Biden will weigh competing instincts on Powell’s renomination: He could take the route perceived by many as “safer” by choosing Powell, or he could take this opportunity to influence the future of Fed policy. The decision is complicated by Powell’s mixed record:

  • Monetary Policy: Powell’s record on monetary policy has been generally unimpeachable. The Fed took swift action at the start of the pandemic that likely prevented a widespread financial collapse from occurring, and Powell was a vocal proponent of fiscal stimulus from Congress. Powell has kept interest rates at zero and has prioritized supporting the economic recovery and labor market.

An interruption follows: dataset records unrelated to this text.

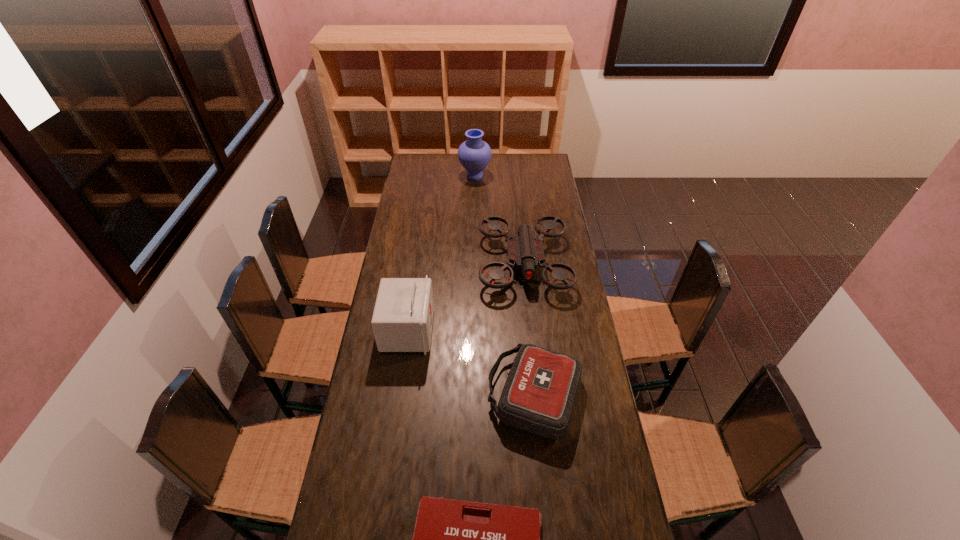
Point out which object is positioned as the third nearest to the shortest first-aid kit. Please provide its 2D coordinates. Your answer should be formatted as a tuple, i.e. [(x, y)], where the tuple contains the x and y coordinates of a point satisfying the conditions above.

[(525, 251)]

This screenshot has width=960, height=540. Find the location of `object that ranks as the third closest to the nearest object`. object that ranks as the third closest to the nearest object is located at coordinates (525, 251).

You are a GUI agent. You are given a task and a screenshot of the screen. Output one action in this format:
    pyautogui.click(x=<x>, y=<y>)
    Task: Click on the first-aid kit identified as the closest to the second shortest first-aid kit
    
    Given the screenshot: What is the action you would take?
    pyautogui.click(x=453, y=539)

Identify the location of the first-aid kit identified as the closest to the second shortest object. (453, 539).

Where is `vacant position in the image that satisfies the following two spatial constraints: 1. on the front-facing side of the third shortest object; 2. on the front-facing side of the second tallest object`? vacant position in the image that satisfies the following two spatial constraints: 1. on the front-facing side of the third shortest object; 2. on the front-facing side of the second tallest object is located at coordinates (531, 330).

At what (x,y) coordinates should I click in order to perform the action: click on free space that satisfies the following two spatial constraints: 1. on the front-facing side of the tallest first-aid kit; 2. on the left side of the second shortest first-aid kit. Please return your answer as a coordinate pair (x, y). The height and width of the screenshot is (540, 960). Looking at the image, I should click on (398, 394).

At what (x,y) coordinates should I click in order to perform the action: click on vacant space that satisfies the following two spatial constraints: 1. on the front-facing side of the second tallest object; 2. on the right side of the second tallest first-aid kit. Please return your answer as a coordinate pair (x, y). Looking at the image, I should click on (398, 394).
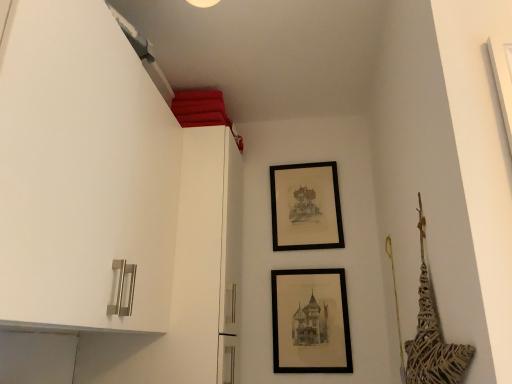
Question: Which direction should I rotate to look at black matte picture frame at upper center, which is the second picture frame from front to back?

Choices:
 (A) left
 (B) right

Answer: (B)

Question: Is matte black picture frame at center, the 1th picture frame from the front, taller than black matte picture frame at upper center, which appears as the first picture frame when viewed from the back?

Choices:
 (A) no
 (B) yes

Answer: (A)

Question: From a real-world perspective, is matte black picture frame at center, the 1th picture frame from the front, positioned over black matte picture frame at upper center, which is the second picture frame from front to back, based on gravity?

Choices:
 (A) yes
 (B) no

Answer: (B)

Question: Would you say black matte picture frame at upper center, the 2th picture frame ordered from the bottom, is part of matte black picture frame at center, the 2th picture frame from the top,'s contents?

Choices:
 (A) yes
 (B) no

Answer: (B)

Question: Is matte black picture frame at center, which appears as the second picture frame when viewed from the back, outside black matte picture frame at upper center, which appears as the first picture frame when viewed from the back?

Choices:
 (A) yes
 (B) no

Answer: (A)

Question: Could you tell me if matte black picture frame at center, acting as the first picture frame starting from the bottom, is facing black matte picture frame at upper center, marked as the first picture frame in a top-to-bottom arrangement?

Choices:
 (A) yes
 (B) no

Answer: (B)

Question: Considering the relative positions of matte black picture frame at center, which appears as the second picture frame when viewed from the back, and black matte picture frame at upper center, marked as the first picture frame in a top-to-bottom arrangement, in the image provided, is matte black picture frame at center, which appears as the second picture frame when viewed from the back, behind black matte picture frame at upper center, marked as the first picture frame in a top-to-bottom arrangement,?

Choices:
 (A) yes
 (B) no

Answer: (B)

Question: Does black matte picture frame at upper center, marked as the first picture frame in a top-to-bottom arrangement, have a greater height compared to matte black picture frame at center, the 2th picture frame from the top?

Choices:
 (A) no
 (B) yes

Answer: (B)

Question: From a real-world perspective, is black matte picture frame at upper center, marked as the first picture frame in a top-to-bottom arrangement, physically above matte black picture frame at center, which appears as the second picture frame when viewed from the back?

Choices:
 (A) yes
 (B) no

Answer: (A)

Question: Is there a large distance between black matte picture frame at upper center, marked as the first picture frame in a top-to-bottom arrangement, and matte black picture frame at center, the 1th picture frame from the front?

Choices:
 (A) no
 (B) yes

Answer: (A)

Question: Is black matte picture frame at upper center, the 2th picture frame ordered from the bottom, positioned behind matte black picture frame at center, which appears as the second picture frame when viewed from the back?

Choices:
 (A) yes
 (B) no

Answer: (A)

Question: Is black matte picture frame at upper center, the 2th picture frame ordered from the bottom, positioned beyond the bounds of matte black picture frame at center, the 2th picture frame from the top?

Choices:
 (A) yes
 (B) no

The Fed’s new monetary policy framework places a greater emphasis on its maximum employment mandate, a welcome development after decades of hawkish monetary policy at the Fed. 

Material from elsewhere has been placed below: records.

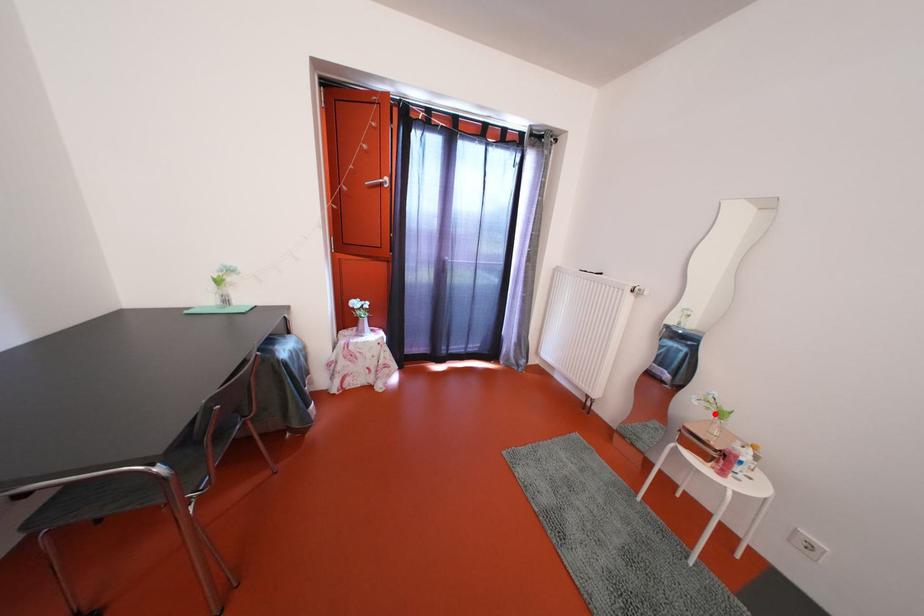
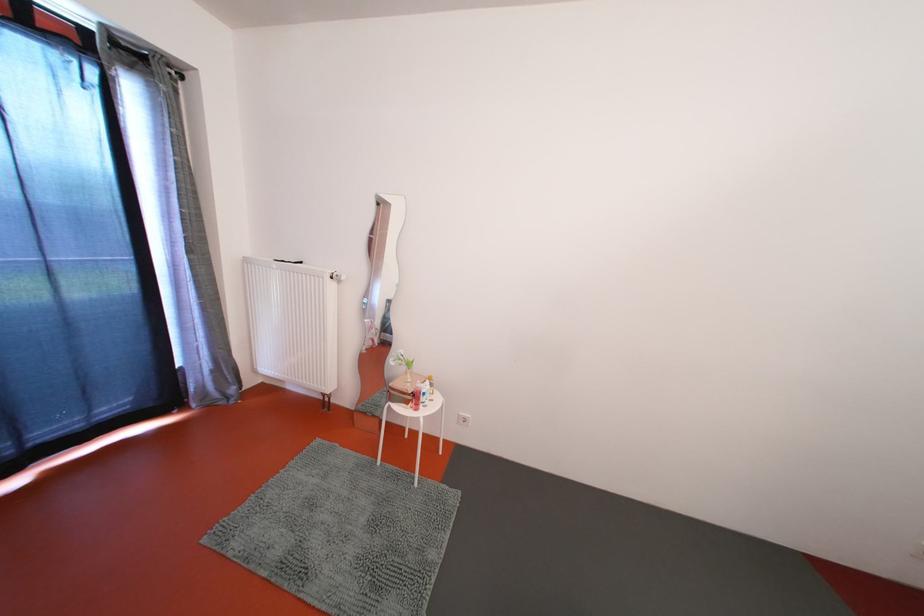
Question: I am providing you with two images of the same scene from different viewpoints. A red point is marked on the first image. At the location where the point appears in image 1, is it still visible in image 2?

Choices:
 (A) Yes
 (B) No

Answer: (A)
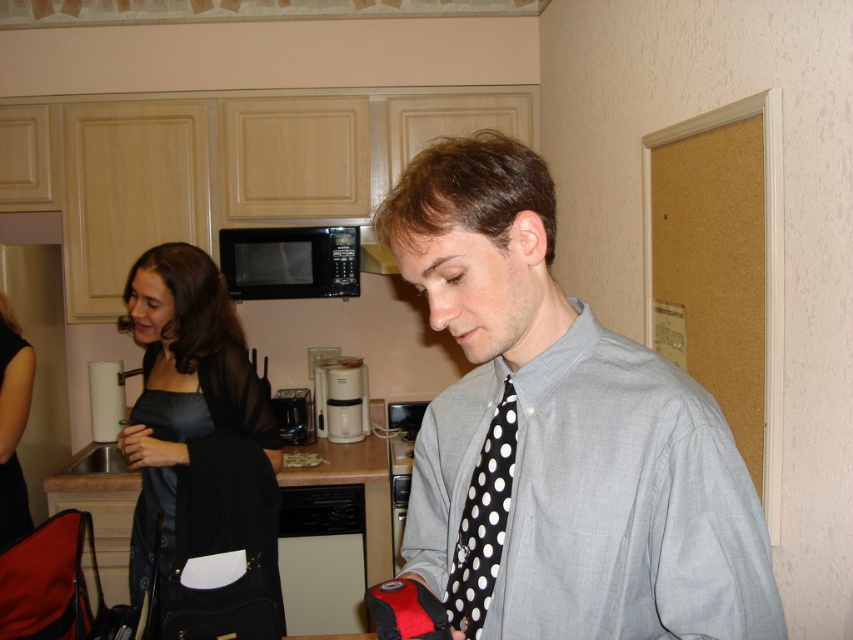
Question: Which object is the closest to the black satin dress at center?

Choices:
 (A) black dotted fabric tie at center
 (B) gray cotton shirt at center
 (C) white plastic coffee machine at center
 (D) black matte microwave at upper center

Answer: (D)

Question: Can you confirm if black satin dress at center is positioned above black matte microwave at upper center?

Choices:
 (A) yes
 (B) no

Answer: (B)

Question: Can you confirm if black satin dress at center is thinner than black matte microwave at upper center?

Choices:
 (A) yes
 (B) no

Answer: (B)

Question: Can you confirm if black satin dress at center is bigger than black matte microwave at upper center?

Choices:
 (A) yes
 (B) no

Answer: (A)

Question: Which of the following is the closest to the observer?

Choices:
 (A) black dotted fabric tie at center
 (B) black satin dress at center
 (C) gray cotton shirt at center
 (D) black matte microwave at upper center

Answer: (C)

Question: Which of these objects is positioned closest to the black satin dress at center?

Choices:
 (A) white plastic coffee machine at center
 (B) black matte microwave at upper center

Answer: (B)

  • Bank Supervision: Powell’s tenure as Chair also marked a significant shift in financial sector regulation in favor of the banking industry, with the Fed rolling back many post-2008 standards. Powell’s Fed weakened supervisory stress test programs, diluted liquidity and margin requirements, and softened living wills and risky investment restrictions. These actions introduced significant new risk into the financial sector — and contrast directly with the financial policy agenda on which Biden campaigned. 

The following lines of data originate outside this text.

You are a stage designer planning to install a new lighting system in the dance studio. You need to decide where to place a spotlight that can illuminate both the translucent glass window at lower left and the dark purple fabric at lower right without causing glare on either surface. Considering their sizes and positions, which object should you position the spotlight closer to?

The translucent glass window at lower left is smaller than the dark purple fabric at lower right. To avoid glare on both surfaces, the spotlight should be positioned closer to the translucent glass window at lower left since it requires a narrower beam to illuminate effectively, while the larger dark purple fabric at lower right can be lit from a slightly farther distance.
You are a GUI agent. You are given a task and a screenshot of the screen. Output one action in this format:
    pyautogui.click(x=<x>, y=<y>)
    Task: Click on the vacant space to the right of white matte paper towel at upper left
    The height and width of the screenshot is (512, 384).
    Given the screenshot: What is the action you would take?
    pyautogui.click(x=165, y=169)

The conventional wisdom is that renominating Powell would be Biden’s “safer” route, but this may be misguided. The market would not react poorly if Biden were to instead nominate Lael Brainard — just as it did not when President Obama nominated Yellen to the post in 2014. Brainard is an experienced public servant with a solid center-left record. Her views on monetary policy align with Powell’s this past year and a half, but she has been a key dissenter on many of Powell’s deregulatory decisions since 2018. For Biden, choosing Brainard may be just as “safe” as renominating Powell, but with the added benefit of having a Chair much more aligned with progressive financial regulatory policy priorities. 

Personnel is Policy

President Biden’s impending decision on Powell’s renomination will have significant implications for monetary, supervisory, and regulatory policy. If Biden gives Powell a second term, will he then nominate progressives like Brainard to be Vice Chair or Vice Chair for Supervision? Doing so could signal a new course at the Fed, but those individuals’ ability to shape policy could be constrained by Powell as Chair. The administration should not look this gift horse of an opportunity to reshape Fed in the mouth, fleeting as it is. Once appointed, Fed Governors serve long terms and make decisions famously independently, from which there is no appeal.